How GPU Workers Work
A GPU worker connects to the router via a persistent WebSocket, registers itself, and waits for inference jobs. When a job arrives, the worker streams tokens back to the router, which relays them to the API caller.
The worker handles:
- Downloading the GGUF model from HuggingFace (cached to
~/.auxot/models/) - Downloading the correct llama.cpp server binary from GitHub Releases (cached to
~/.auxot/llama-server/) - Auto-detecting GPU hardware (Apple Metal, NVIDIA CUDA, AMD Vulkan, CPU fallback)
- Spawning and managing the llama.cpp subprocess
- Heartbeating to the router; auto-restarting on crash
Installation
Download the auxot-worker binary from GitHub Releases:
curl -Lo auxot-worker https://github.com/auxothq/auxot/releases/latest/download/auxot-worker-$(uname -s)-$(uname -m)
chmod +x auxot-worker
Running a Worker
AUXOT_GPU_KEY=adm_xxx AUXOT_ROUTER_URL=router:8080 ./auxot-worker
On first run, the worker downloads the default model and llama.cpp. Subsequent starts use the local cache.
Model Selection
The router’s AUXOT_MODEL environment variable sets the default model for connected workers.
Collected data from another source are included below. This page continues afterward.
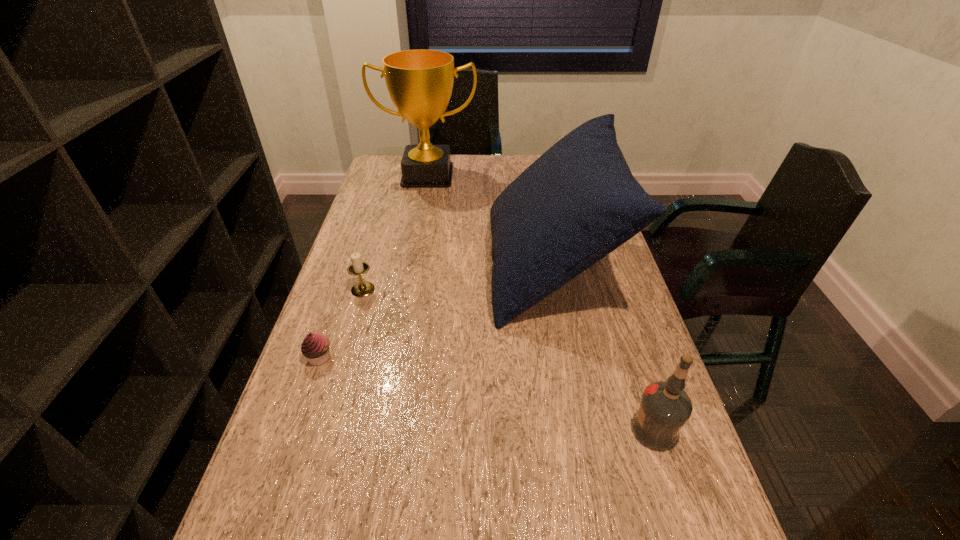
Find the location of a particular element. The image size is (960, 540). award is located at coordinates (420, 82).

The width and height of the screenshot is (960, 540). What are the coordinates of `cushion` in the screenshot? It's located at (578, 202).

This screenshot has height=540, width=960. I want to click on the third tallest object, so click(665, 407).

Locate an element on the screen. Image resolution: width=960 pixels, height=540 pixels. vodka is located at coordinates (665, 407).

You are a GUI agent. You are given a task and a screenshot of the screen. Output one action in this format:
    pyautogui.click(x=<x>, y=<y>)
    Task: Click on the candle holder
    
    Given the screenshot: What is the action you would take?
    pyautogui.click(x=364, y=288)

Locate an element on the screen. This screenshot has width=960, height=540. the fourth farthest object is located at coordinates (315, 347).

Find the location of a particular element. the shortest object is located at coordinates (315, 347).

Where is `vacant space situated 0.400m on the front-facing side of the farthest object`? The image size is (960, 540). vacant space situated 0.400m on the front-facing side of the farthest object is located at coordinates (412, 262).

You are a GUI agent. You are given a task and a screenshot of the screen. Output one action in this format:
    pyautogui.click(x=<x>, y=<y>)
    Task: Click on the vacant area situated 0.090m on the facing side of the cushion
    
    Given the screenshot: What is the action you would take?
    pyautogui.click(x=458, y=267)

I want to click on free location located on the facing side of the cushion, so click(433, 267).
You can also override it per-worker:
AUXOT_MODEL=Llama-3.3-70B-Instruct AUXOT_GPU_KEY=adm_xxx AUXOT_ROUTER_URL=router:8080 ./auxot-worker
List available models from the embedded registry:
./auxot-worker models list
There are 700+ models available. Quantization is auto-selected based on detected VRAM if AUXOT_QUANTIZATION is not set.
Quantization Guide
| Quantization | VRAM (30B model) | Quality |
|---|---|---|
Q4_K_S | ~18 GB | Good — recommended for most use cases |
Q5_K_M | ~22 GB | Better quality, moderate size |
Q8_0 | ~32 GB | Near-lossless |
F16 | ~60 GB | Full precision |
Multi-GPU Tensor Parallelism
AUXOT_GPU_DEVICES=0,1 AUXOT_GPU_KEY=adm_xxx AUXOT_ROUTER_URL=router:8080 ./auxot-worker
The worker splits the model across the specified device indices using llama.cpp’s tensor parallelism.
Daemon Install
Install the worker as a system service (systemd on Linux, launchd on macOS):
./auxot-worker install --name qwen --gpu-key adm_xxx --router-url router:8080
Air-Gapped Deployment
Pre-stage the model and llama.cpp binary, then point the worker at them directly:
./auxot-worker \
--model-path /data/models/Qwen3.5-35B-A3B-Q4_K_S.gguf \
--llama-server-path /data/bin/llama-server \
--gpu-key adm_xxx \
--router-url router:8080
No HuggingFace or GitHub access is required at runtime.